Bisher werden den etwa 20 Prozent Muslimen unter den rund 5.000 Häftlingen nur islamische Gesprächskreise und in der Justizvollzugsanstalt Tegel alle zwei Wochen ein Freitagsgottesdienst angeboten.

Keine Seelsorge

Während christliche Häftlinge von insgesamt 17 SeelsorgerInnen betreut werden, gibt es für Muslime keine individuelle Seelsorge. Das Strafvollzugsgesetz verpflichtet Haftanstalten, ihren Insassen religiöse Seelsorge und Teilnahme an Gottesdiensten zu ermöglichen.

Man werde das Angebot des Justizsenators akzeptieren, an dem Beirat teilzunehmen, sagte Imran Sagir, Mitglied des Islamforums und Sprecher der „AG muslimische Gefangenenseelsorge“, der taz. Inhaltlich wolle er sich zu Heilmanns Vorschlag aber erst nach dem ersten Treffen des Beirats äußern. Das soll am 19. Februar stattfinden.

Das erste Treffen des Islamforums nach eineinhalb Jahren bezeichnete Sagir als „Neuanfang“. Es sei „nichts beschlossen, aber über wichtige Themen geredet worden“: etwa über einen Staatsvertrag zwischen dem Senat und Berlins Muslimen, der diesen mehr Rechte und Akzeptanz als Religionsgemeinschaft verschaffen würde. Sagir äußerte sich dazu trotz der jüngsten Zwistigkeiten mit dem Senat optimistisch: „Das wird nicht schnell gehen, aber es ist machbar.“

Kritisch nahmen muslimische TeilnehmerInnen des Islamforums auf, dass Innensenator Frank Henkel (CDU) und seine Verwaltung am Donnerstagabend nicht erschienen waren. Ihrer Bitte um ein Gespräch mit Henkel als für den Verfassungsschutz zuständigen Senator sei bislang „mit der Begründung, der Senator habe keine Zeit“, nicht entsprochen worden, heißt es dazu in einer Pressemitteilung verschiedener islamischer Organisationen. Dabei sei der „direkte und offene Austausch für eine vertrauensvolle Zusammenarbeit im Islamforum wie auch in vielen anderen Bereichen des öffentlichen Lebens“ notwendig zur „Wiederherstellung eines Mindestmaßes an gegenseitigem Vertrauen“. Auch von anderen Senatsverwaltungen nahm abgesehen von der Senatsintegrationsbeauftragten Monika Lüke niemand an dem Treffen am Donnerstag teil.

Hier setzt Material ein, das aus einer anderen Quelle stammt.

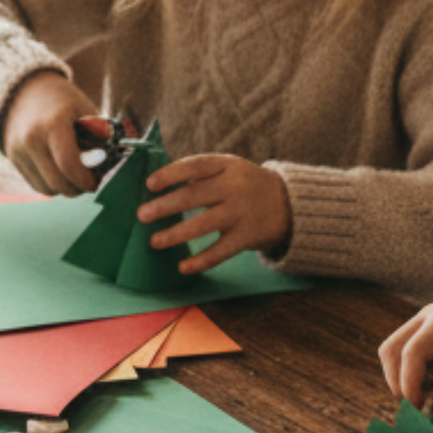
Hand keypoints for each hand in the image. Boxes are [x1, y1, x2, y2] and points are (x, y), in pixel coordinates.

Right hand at [2, 71, 99, 195]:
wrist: (25, 91)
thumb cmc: (63, 101)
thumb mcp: (85, 110)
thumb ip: (99, 137)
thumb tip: (109, 163)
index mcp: (53, 123)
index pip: (69, 164)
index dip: (86, 180)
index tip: (96, 182)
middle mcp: (31, 139)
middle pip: (57, 182)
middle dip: (78, 188)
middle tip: (90, 182)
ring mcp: (19, 150)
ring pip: (47, 189)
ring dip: (65, 188)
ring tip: (75, 174)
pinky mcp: (13, 159)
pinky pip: (37, 185)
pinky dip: (51, 185)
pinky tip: (60, 171)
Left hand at [138, 154, 290, 273]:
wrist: (290, 204)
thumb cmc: (246, 184)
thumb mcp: (229, 168)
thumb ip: (200, 174)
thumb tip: (158, 189)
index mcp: (227, 165)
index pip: (195, 166)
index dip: (171, 174)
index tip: (150, 184)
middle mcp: (234, 187)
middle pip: (194, 196)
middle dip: (165, 206)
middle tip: (142, 215)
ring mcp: (241, 212)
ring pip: (204, 224)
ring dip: (176, 234)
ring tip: (154, 242)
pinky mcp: (247, 237)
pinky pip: (220, 251)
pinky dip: (200, 260)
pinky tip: (182, 266)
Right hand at [377, 299, 432, 406]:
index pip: (413, 351)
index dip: (409, 382)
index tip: (416, 408)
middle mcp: (426, 317)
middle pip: (391, 349)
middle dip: (397, 381)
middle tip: (415, 408)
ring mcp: (422, 322)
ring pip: (392, 351)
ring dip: (401, 377)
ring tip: (426, 397)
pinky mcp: (423, 332)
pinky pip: (403, 353)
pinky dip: (410, 373)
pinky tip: (431, 386)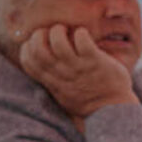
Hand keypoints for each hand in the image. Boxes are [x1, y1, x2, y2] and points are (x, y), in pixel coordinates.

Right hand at [16, 26, 137, 124]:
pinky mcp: (95, 61)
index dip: (28, 47)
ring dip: (59, 30)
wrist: (113, 111)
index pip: (28, 62)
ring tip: (67, 30)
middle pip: (39, 50)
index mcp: (52, 82)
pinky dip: (80, 33)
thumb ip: (53, 81)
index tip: (38, 42)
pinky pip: (82, 41)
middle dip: (40, 35)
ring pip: (58, 43)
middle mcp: (62, 74)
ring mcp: (78, 67)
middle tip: (51, 32)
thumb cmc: (89, 100)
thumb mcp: (63, 94)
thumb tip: (43, 68)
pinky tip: (84, 34)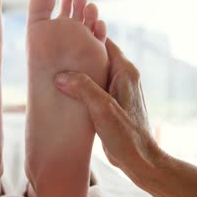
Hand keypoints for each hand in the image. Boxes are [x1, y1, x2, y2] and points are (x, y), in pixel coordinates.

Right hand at [54, 38, 162, 177]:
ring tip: (57, 70)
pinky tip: (65, 91)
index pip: (105, 43)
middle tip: (57, 53)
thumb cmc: (127, 135)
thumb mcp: (103, 109)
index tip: (67, 35)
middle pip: (98, 56)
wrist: (140, 161)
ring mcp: (117, 91)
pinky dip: (80, 87)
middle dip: (78, 54)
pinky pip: (93, 88)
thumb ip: (83, 88)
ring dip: (78, 72)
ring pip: (94, 73)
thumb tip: (61, 76)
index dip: (87, 37)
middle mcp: (123, 78)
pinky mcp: (111, 104)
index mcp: (125, 72)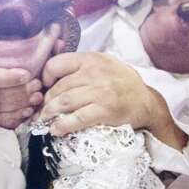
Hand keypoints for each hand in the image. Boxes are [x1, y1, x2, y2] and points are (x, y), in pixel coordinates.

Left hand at [40, 52, 169, 136]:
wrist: (146, 102)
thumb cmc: (122, 83)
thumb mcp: (104, 64)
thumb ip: (82, 66)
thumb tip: (53, 77)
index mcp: (91, 59)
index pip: (56, 64)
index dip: (45, 77)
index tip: (45, 87)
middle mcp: (94, 73)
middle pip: (58, 86)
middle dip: (46, 101)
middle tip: (42, 110)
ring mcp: (100, 92)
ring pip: (64, 102)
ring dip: (49, 113)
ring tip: (45, 120)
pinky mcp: (104, 110)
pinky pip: (76, 118)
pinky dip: (62, 125)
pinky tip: (56, 130)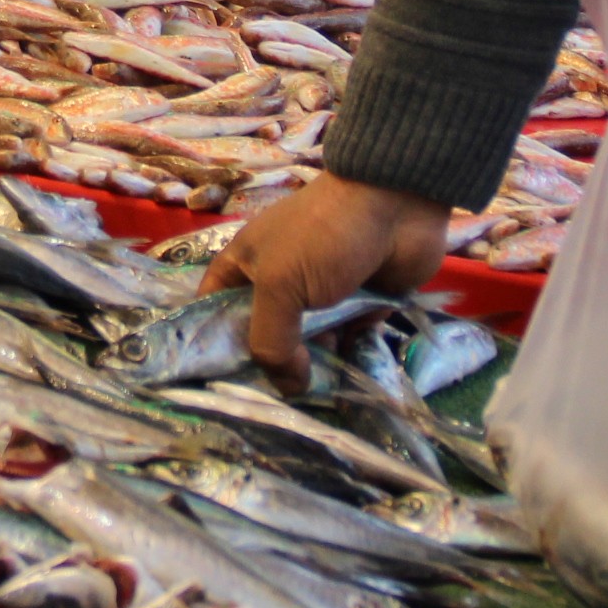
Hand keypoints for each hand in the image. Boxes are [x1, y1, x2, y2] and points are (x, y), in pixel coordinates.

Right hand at [197, 174, 451, 388]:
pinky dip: (348, 358)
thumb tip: (289, 389)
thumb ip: (271, 342)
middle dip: (270, 367)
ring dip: (314, 368)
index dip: (213, 344)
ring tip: (319, 397)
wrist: (394, 206)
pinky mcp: (359, 304)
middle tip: (276, 401)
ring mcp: (320, 294)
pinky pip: (346, 340)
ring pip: (308, 344)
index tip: (222, 384)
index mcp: (246, 266)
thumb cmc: (321, 238)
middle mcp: (279, 282)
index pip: (214, 309)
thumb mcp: (279, 286)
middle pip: (264, 335)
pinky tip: (350, 382)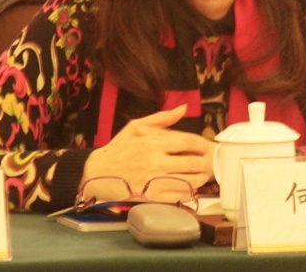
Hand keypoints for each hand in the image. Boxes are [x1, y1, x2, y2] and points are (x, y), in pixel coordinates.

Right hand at [80, 105, 214, 202]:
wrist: (98, 173)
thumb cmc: (119, 147)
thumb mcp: (137, 126)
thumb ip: (162, 118)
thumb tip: (183, 108)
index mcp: (154, 142)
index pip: (188, 142)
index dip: (201, 144)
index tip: (204, 146)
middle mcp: (156, 162)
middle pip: (192, 163)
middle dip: (204, 162)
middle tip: (207, 161)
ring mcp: (154, 181)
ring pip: (189, 182)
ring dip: (200, 178)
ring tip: (201, 174)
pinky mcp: (152, 197)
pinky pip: (178, 196)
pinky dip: (188, 192)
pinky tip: (189, 187)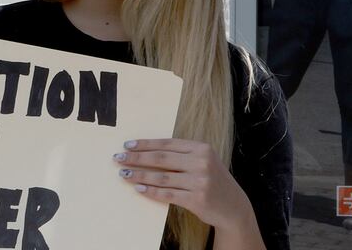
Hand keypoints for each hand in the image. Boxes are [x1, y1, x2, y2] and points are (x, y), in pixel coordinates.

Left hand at [114, 138, 259, 238]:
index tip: (127, 145)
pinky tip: (138, 188)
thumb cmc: (212, 180)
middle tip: (118, 158)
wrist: (233, 207)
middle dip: (136, 158)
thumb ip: (181, 154)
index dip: (145, 144)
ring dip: (139, 175)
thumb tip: (145, 151)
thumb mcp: (203, 161)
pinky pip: (167, 194)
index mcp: (202, 148)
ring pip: (161, 177)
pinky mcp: (197, 199)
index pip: (166, 144)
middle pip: (161, 159)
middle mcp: (202, 163)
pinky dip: (150, 191)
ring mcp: (200, 182)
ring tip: (124, 174)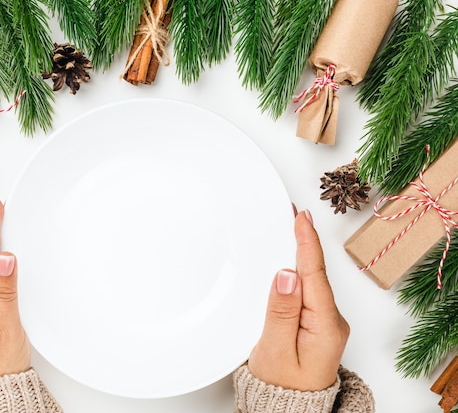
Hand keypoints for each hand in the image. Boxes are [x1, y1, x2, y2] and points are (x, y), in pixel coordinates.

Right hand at [248, 209, 348, 390]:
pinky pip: (308, 289)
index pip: (314, 276)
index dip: (308, 244)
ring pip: (312, 280)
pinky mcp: (315, 321)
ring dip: (302, 253)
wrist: (286, 406)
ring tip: (292, 227)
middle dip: (306, 241)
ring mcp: (325, 321)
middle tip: (294, 213)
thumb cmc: (280, 385)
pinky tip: (291, 259)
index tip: (301, 218)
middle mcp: (331, 321)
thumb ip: (281, 312)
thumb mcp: (275, 350)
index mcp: (325, 326)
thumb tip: (286, 275)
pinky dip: (299, 270)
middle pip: (316, 273)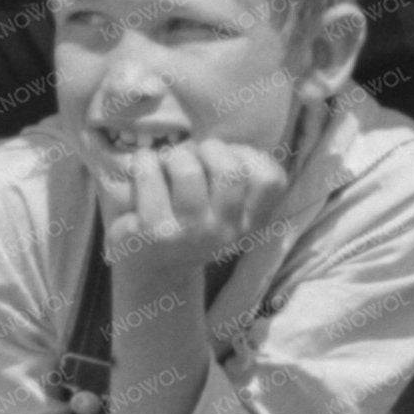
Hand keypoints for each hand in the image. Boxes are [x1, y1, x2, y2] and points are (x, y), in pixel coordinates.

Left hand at [93, 136, 290, 267]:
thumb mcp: (226, 207)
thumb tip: (225, 143)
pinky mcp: (155, 232)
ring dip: (173, 156)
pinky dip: (144, 162)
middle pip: (230, 169)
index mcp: (249, 222)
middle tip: (195, 158)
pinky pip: (150, 174)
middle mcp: (225, 232)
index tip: (227, 160)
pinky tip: (143, 170)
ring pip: (187, 169)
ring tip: (166, 165)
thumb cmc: (192, 222)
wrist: (154, 269)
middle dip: (209, 150)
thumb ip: (237, 175)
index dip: (248, 155)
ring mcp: (190, 234)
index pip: (270, 179)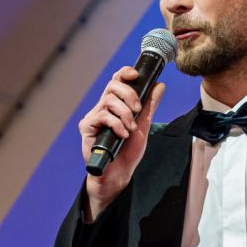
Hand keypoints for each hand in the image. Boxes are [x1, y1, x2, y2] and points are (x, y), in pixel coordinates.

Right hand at [78, 65, 164, 219]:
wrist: (119, 174)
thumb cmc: (128, 151)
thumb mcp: (144, 125)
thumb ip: (150, 106)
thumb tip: (159, 85)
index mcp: (115, 105)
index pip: (117, 81)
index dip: (124, 73)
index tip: (136, 75)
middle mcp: (102, 107)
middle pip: (112, 85)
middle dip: (129, 95)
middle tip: (138, 111)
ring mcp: (94, 116)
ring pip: (109, 100)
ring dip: (125, 114)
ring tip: (130, 129)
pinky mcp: (87, 127)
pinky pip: (102, 116)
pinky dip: (116, 124)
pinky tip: (122, 135)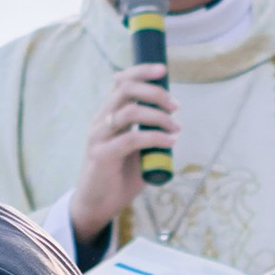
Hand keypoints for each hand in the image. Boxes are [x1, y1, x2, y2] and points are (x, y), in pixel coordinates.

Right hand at [67, 69, 178, 242]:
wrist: (98, 204)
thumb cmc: (119, 175)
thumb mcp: (137, 149)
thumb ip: (149, 133)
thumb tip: (173, 122)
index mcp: (109, 114)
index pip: (121, 82)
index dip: (141, 71)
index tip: (163, 70)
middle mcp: (101, 120)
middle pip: (125, 89)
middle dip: (154, 92)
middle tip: (176, 106)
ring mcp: (99, 136)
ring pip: (129, 112)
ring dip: (158, 116)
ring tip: (175, 128)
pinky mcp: (101, 155)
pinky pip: (131, 139)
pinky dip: (155, 137)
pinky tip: (170, 143)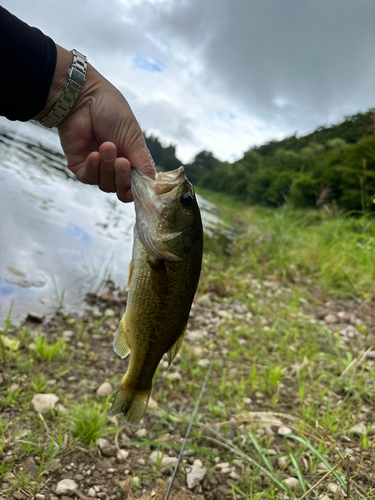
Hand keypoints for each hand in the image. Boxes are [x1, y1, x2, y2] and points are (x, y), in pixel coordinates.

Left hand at [34, 46, 154, 201]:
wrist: (83, 98)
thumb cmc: (112, 112)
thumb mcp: (134, 139)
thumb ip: (143, 164)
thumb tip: (152, 187)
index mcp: (132, 161)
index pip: (136, 187)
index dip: (137, 190)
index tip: (139, 186)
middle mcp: (115, 168)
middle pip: (121, 190)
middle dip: (122, 177)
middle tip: (122, 161)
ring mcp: (98, 169)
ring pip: (105, 185)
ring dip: (107, 167)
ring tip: (106, 146)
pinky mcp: (80, 167)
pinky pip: (88, 178)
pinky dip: (93, 168)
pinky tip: (93, 154)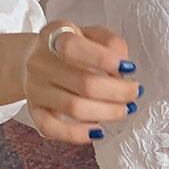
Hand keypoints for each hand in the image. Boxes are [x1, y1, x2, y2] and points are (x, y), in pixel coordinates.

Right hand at [23, 20, 140, 143]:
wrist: (33, 59)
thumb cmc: (72, 48)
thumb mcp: (92, 34)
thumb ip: (111, 43)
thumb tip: (124, 67)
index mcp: (54, 36)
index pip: (74, 47)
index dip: (104, 59)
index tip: (129, 68)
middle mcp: (40, 63)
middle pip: (83, 83)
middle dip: (118, 92)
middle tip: (135, 92)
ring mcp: (35, 89)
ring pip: (73, 108)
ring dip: (107, 112)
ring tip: (125, 109)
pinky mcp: (34, 111)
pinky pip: (52, 128)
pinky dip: (77, 134)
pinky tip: (98, 131)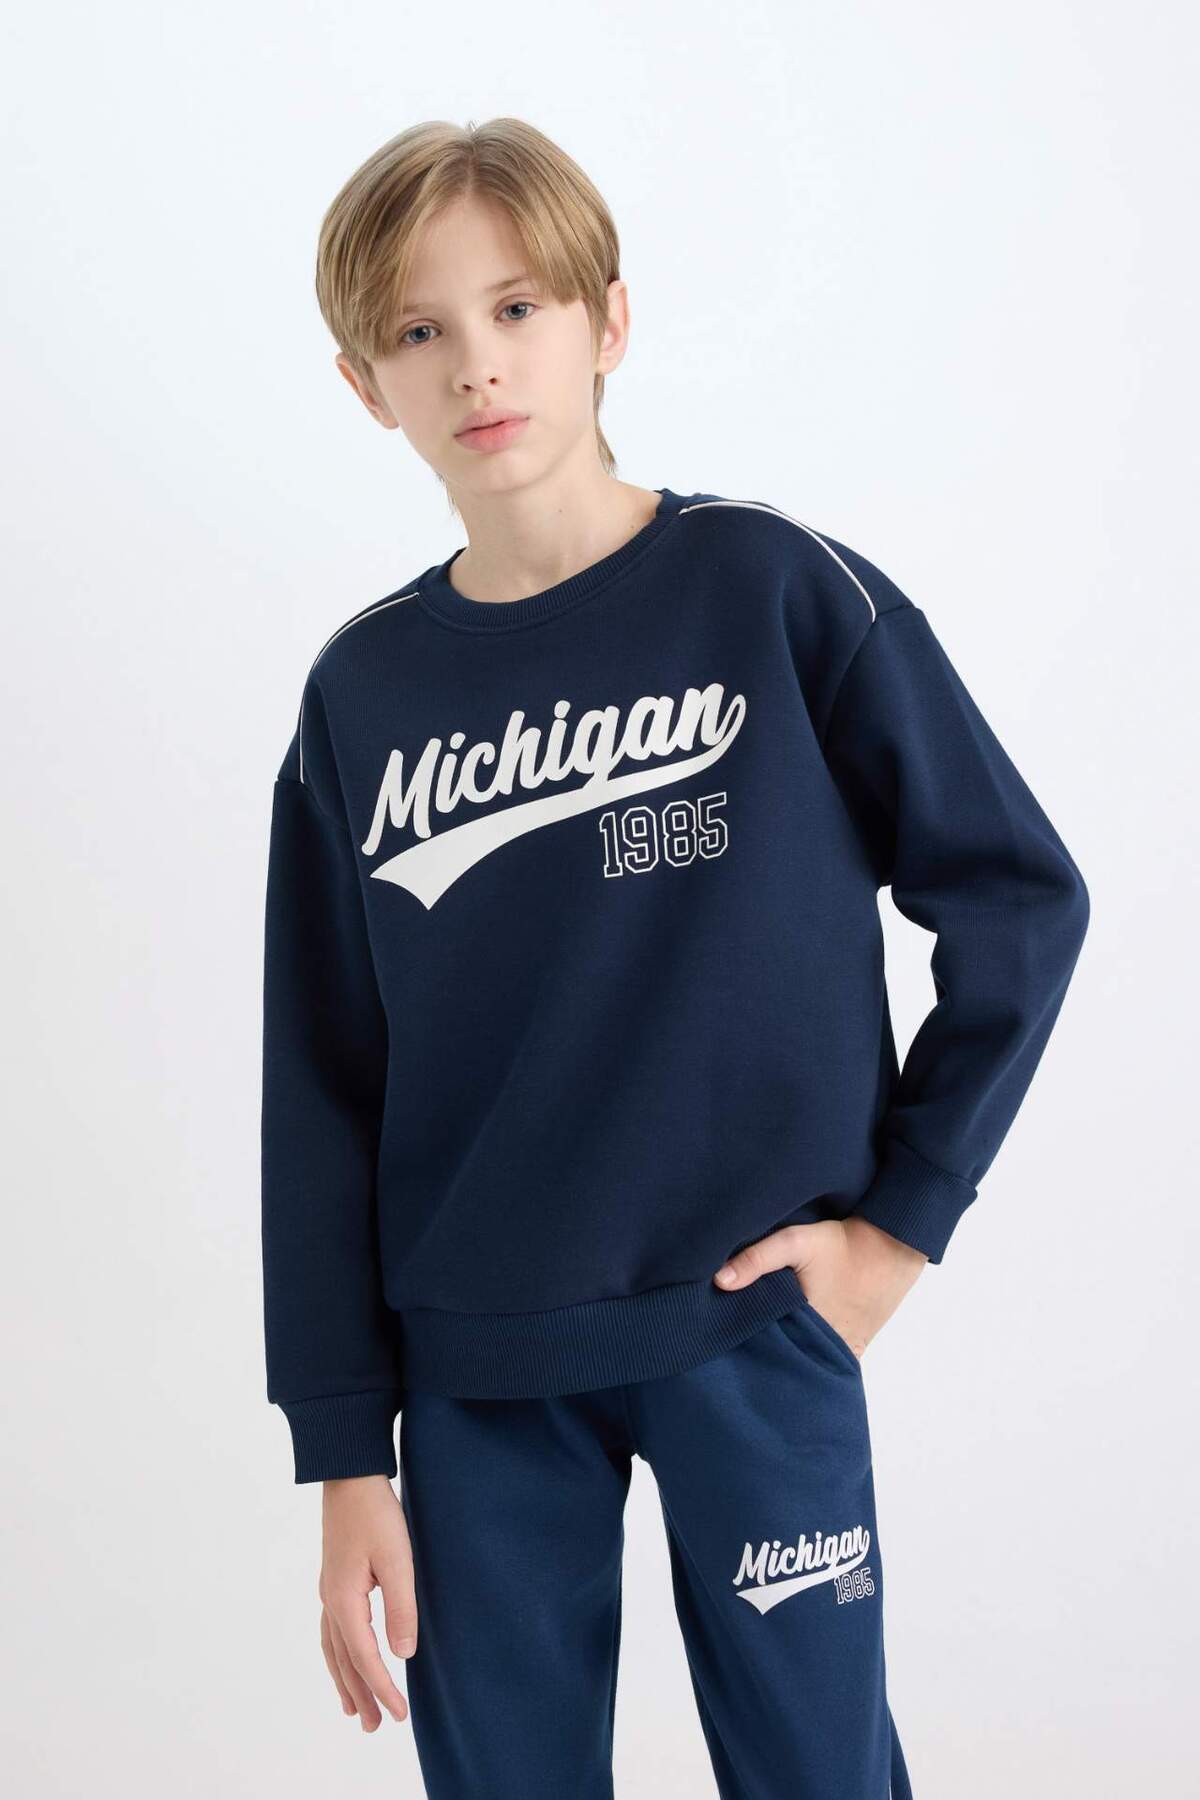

Dabei gehören dem Forum eigentlich neben SprecherInnen muslimischer Organisationen Vertreter von Senats- und Bezirksverwaltungen, der Polizei und des Verfassungsschutzes an. Die vor zehn Jahren vom damaligen Senatsintegrationsbeauftragten Günter Piening gegründete Gesprächsrunde soll vertrauensbildend und dialogfördernd wirken. Die EU-Kommission lobte das Forum damals als „vorbildliche Praxis“ für einen „ernsthaften Dialog“.